● **Data shown**
↓
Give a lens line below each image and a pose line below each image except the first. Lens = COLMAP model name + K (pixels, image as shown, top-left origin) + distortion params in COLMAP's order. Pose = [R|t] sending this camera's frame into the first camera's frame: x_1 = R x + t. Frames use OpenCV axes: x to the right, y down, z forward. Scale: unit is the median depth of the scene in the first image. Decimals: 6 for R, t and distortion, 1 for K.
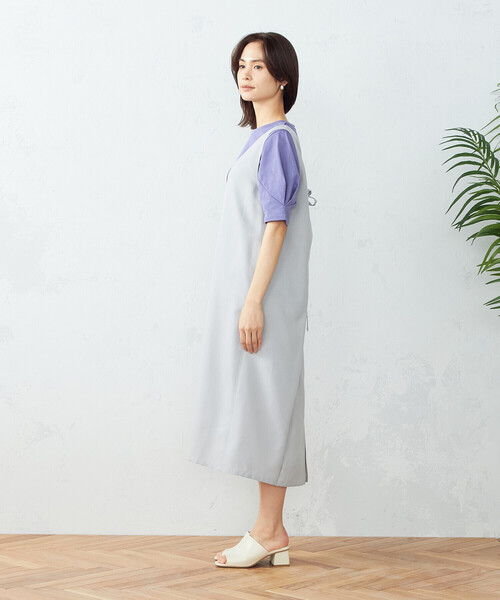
lens RADIAL K [[1482.1, 0, 250.5], [0, 1482.1, 312.1], [0, 0, 1]] dist [-0.012535, 0.000000]
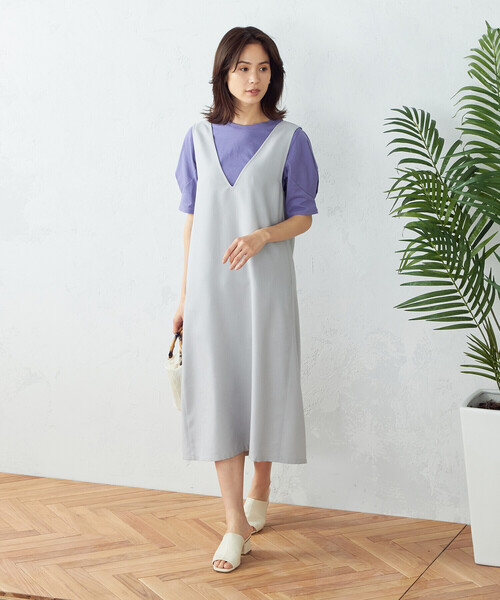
lens RADIAL K [[2341.9, 0, 250.6], [0, 2341.9, 304.0], [0, 0, 1]] dist [0.020678, 0.000000]
pose [[0.939770, 0.068635, -0.334846, 0.529582], [-0.003573, 0.981551, 0.191166, -0.272813], [0.341790, -0.178456, 0.922677, -0.406484]]
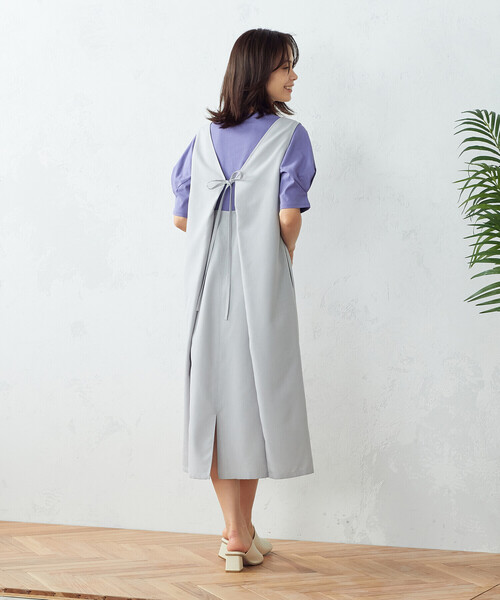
↑
● **The problem**
An exact reproduction of the data above is required, with every picture removed.

● **Result of this task**
Give a lens line below each image and a pose line below each image except the first. Lens = COLMAP model name + K (pixels, image as shown, top-left origin) + distortion params in COLMAP's order. Pose = [R|t] sending this camera's frame into the first camera's frame: x_1 = R x + t. Frames use OpenCV axes: x to the right, y down, z forward. Scale: unit is the median depth of the scene in the first image. Decimals: 6 for R, t and distortion, 1 for K.
lens RADIAL K [[1482.1, 0, 250.5], [0, 1482.1, 312.1], [0, 0, 1]] dist [-0.012535, 0.000000]
lens RADIAL K [[2341.9, 0, 250.6], [0, 2341.9, 304.0], [0, 0, 1]] dist [0.020678, 0.000000]
pose [[0.939770, 0.068635, -0.334846, 0.529582], [-0.003573, 0.981551, 0.191166, -0.272813], [0.341790, -0.178456, 0.922677, -0.406484]]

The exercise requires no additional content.